§ What this task involves
Transcribe the listing verbatim, please, with images dropped.

§ Records for processing
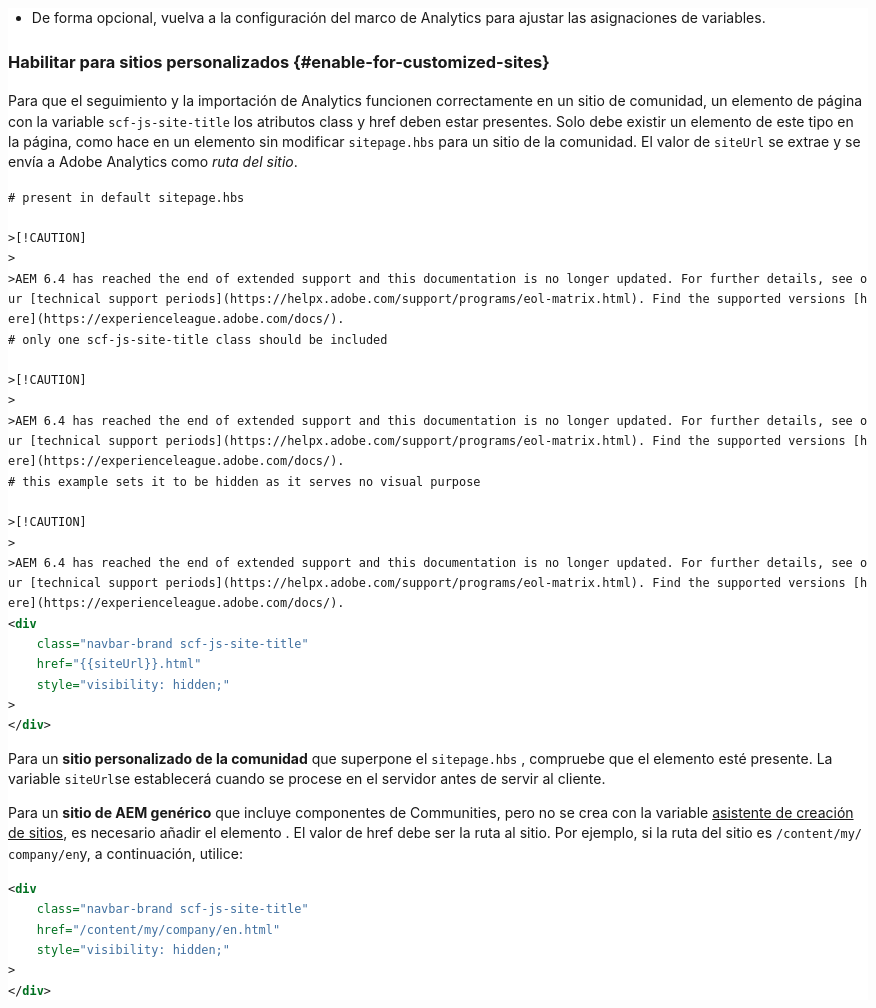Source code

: 
* De forma opcional, vuelva a la configuración del marco de Analytics para ajustar las asignaciones de variables.

### Habilitar para sitios personalizados {#enable-for-customized-sites}

Para que el seguimiento y la importación de Analytics funcionen correctamente en un sitio de comunidad, un elemento de página con la variable `scf-js-site-title` los atributos class y href deben estar presentes. Solo debe existir un elemento de este tipo en la página, como hace en un elemento sin modificar `sitepage.hbs` para un sitio de la comunidad. El valor de `siteUrl` se extrae y se envía a Adobe Analytics como *ruta del sitio*.

```xml
# present in default sitepage.hbs

>[!CAUTION]
>
>AEM 6.4 has reached the end of extended support and this documentation is no longer updated. For further details, see our [technical support periods](https://helpx.adobe.com/support/programs/eol-matrix.html). Find the supported versions [here](https://experienceleague.adobe.com/docs/).
# only one scf-js-site-title class should be included

>[!CAUTION]
>
>AEM 6.4 has reached the end of extended support and this documentation is no longer updated. For further details, see our [technical support periods](https://helpx.adobe.com/support/programs/eol-matrix.html). Find the supported versions [here](https://experienceleague.adobe.com/docs/).
# this example sets it to be hidden as it serves no visual purpose

>[!CAUTION]
>
>AEM 6.4 has reached the end of extended support and this documentation is no longer updated. For further details, see our [technical support periods](https://helpx.adobe.com/support/programs/eol-matrix.html). Find the supported versions [here](https://experienceleague.adobe.com/docs/).
<div
    class="navbar-brand scf-js-site-title"
    href="{{siteUrl}}.html"
    style="visibility: hidden;"
>
</div>
```

Para un **sitio personalizado de la comunidad** que superpone el `sitepage.hbs` , compruebe que el elemento esté presente. La variable `siteUrl`se establecerá cuando se procese en el servidor antes de servir al cliente.

Para un **sitio de AEM genérico** que incluye componentes de Communities, pero no se crea con la variable [asistente de creación de sitios](sites-console.md), es necesario añadir el elemento . El valor de href debe ser la ruta al sitio. Por ejemplo, si la ruta del sitio es `/content/my/company/en`y, a continuación, utilice:

```xml
<div
    class="navbar-brand scf-js-site-title"
    href="/content/my/company/en.html"
    style="visibility: hidden;"
>
</div>
```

§ Result of this task
Source code

: 
* De forma opcional, vuelva a la configuración del marco de Analytics para ajustar las asignaciones de variables.

### Habilitar para sitios personalizados {#enable-for-customized-sites}

Para que el seguimiento y la importación de Analytics funcionen correctamente en un sitio de comunidad, un elemento de página con la variable `scf-js-site-title` los atributos class y href deben estar presentes. Solo debe existir un elemento de este tipo en la página, como hace en un elemento sin modificar `sitepage.hbs` para un sitio de la comunidad. El valor de `siteUrl` se extrae y se envía a Adobe Analytics como *ruta del sitio*.

```xml
# present in default sitepage.hbs

>[!CAUTION]
>
>AEM 6.4 has reached the end of extended support and this documentation is no longer updated. For further details, see our [technical support periods](https://helpx.adobe.com/support/programs/eol-matrix.html). Find the supported versions [here](https://experienceleague.adobe.com/docs/).
# only one scf-js-site-title class should be included

>[!CAUTION]
>
>AEM 6.4 has reached the end of extended support and this documentation is no longer updated. For further details, see our [technical support periods](https://helpx.adobe.com/support/programs/eol-matrix.html). Find the supported versions [here](https://experienceleague.adobe.com/docs/).
# this example sets it to be hidden as it serves no visual purpose

>[!CAUTION]
>
>AEM 6.4 has reached the end of extended support and this documentation is no longer updated. For further details, see our [technical support periods](https://helpx.adobe.com/support/programs/eol-matrix.html). Find the supported versions [here](https://experienceleague.adobe.com/docs/).
<div
    class="navbar-brand scf-js-site-title"
    href="{{siteUrl}}.html"
    style="visibility: hidden;"
>
</div>
```

Para un **sitio personalizado de la comunidad** que superpone el `sitepage.hbs` , compruebe que el elemento esté presente. La variable `siteUrl`se establecerá cuando se procese en el servidor antes de servir al cliente.

Para un **sitio de AEM genérico** que incluye componentes de Communities, pero no se crea con la variable [asistente de creación de sitios](sites-console.md), es necesario añadir el elemento . El valor de href debe ser la ruta al sitio. Por ejemplo, si la ruta del sitio es `/content/my/company/en`y, a continuación, utilice:

```xml
<div
    class="navbar-brand scf-js-site-title"
    href="/content/my/company/en.html"
    style="visibility: hidden;"
>
</div>
```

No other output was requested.